A team from the SEC has a message for public treasurers: If something "seems weird," give us a call.

"If you see something, say something." That's the message Reid Muoio and his little band of lawyers brought to the audience at the annual meeting of the Association of Public Treasurers of the United States and Canada. Muoio is the deputy chief for enforcement in the Structured and New Products Unit of the U.S. Securities and Exchange Commission. Treasurers of cities, counties, school districts, pension funds and other public bodies oversee the investment of huge amounts of public money. To do that work, they deal with brokers, financial advisers, banks and others and purchase a wide variety of investments — and sometimes things go wrong.

For example, in a case filed by the SEC, five school districts in Wisconsin participated in a program to create a trust to fund retiree benefits by investing in notes linked to the performance of synthetic collateralized debt obligations (CDOs). In three transactions, the districts put in $37.3 million of their own money and borrowed $162.7 million, for a total investment of $200 million. According to the charges filed against the broker by the SEC, the investments "steadily declined in value in 2007 and 2008 as the CDO portfolios suffered a series of downgrades." By 2010, the second and third investments were a complete loss, and the lender had seized all of the trust's assets. In addition to a complete loss of their investments, the districts suffered credit-rating downgrades, according to the SEC charges.

The SEC charged the brokerage firm, Stifel, Nicolaus & Co., and one of its senior executives with defrauding the school districts; that case is still in litigation.
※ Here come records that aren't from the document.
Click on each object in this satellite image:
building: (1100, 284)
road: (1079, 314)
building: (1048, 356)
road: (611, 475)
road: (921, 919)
RBC Capital Markets was charged with misconduct and agreed pay $30.4 million to the school districts to settle the charges.

How much of this kind of thing is going on? As one of Muoio's colleagues put it, "In 2012 there are crazy products being sold that the regulatory market is not set up to track." The challenge the SEC lawyers face is that securities transactions of the type they're interested in are virtually invisible to those who are not parties to them.

When cases like the one involving the school districts in Wisconsin come to light, they might make a blip in the local media, but it's rarely news that lasts long or comes to national attention. That's why Muoio and his team are on the road talking to groups like the public treasurers. His message to them: If you have an interaction with someone that leaves you saying "this seems weird," give us a call. (His phone number is 202-551-4488, and you can email him at muoior@sec.gov.)

Muoio admits that "it might be a little unseemly for us to be down here begging for cases." But treasurers — some appointed, some elected, some civil service — are responsible for assuring the safety and liquidity of public funds while earning a reasonable return on investment. The last thing they and the taxpayers need is to see those investments vanish because nobody picked up a phone.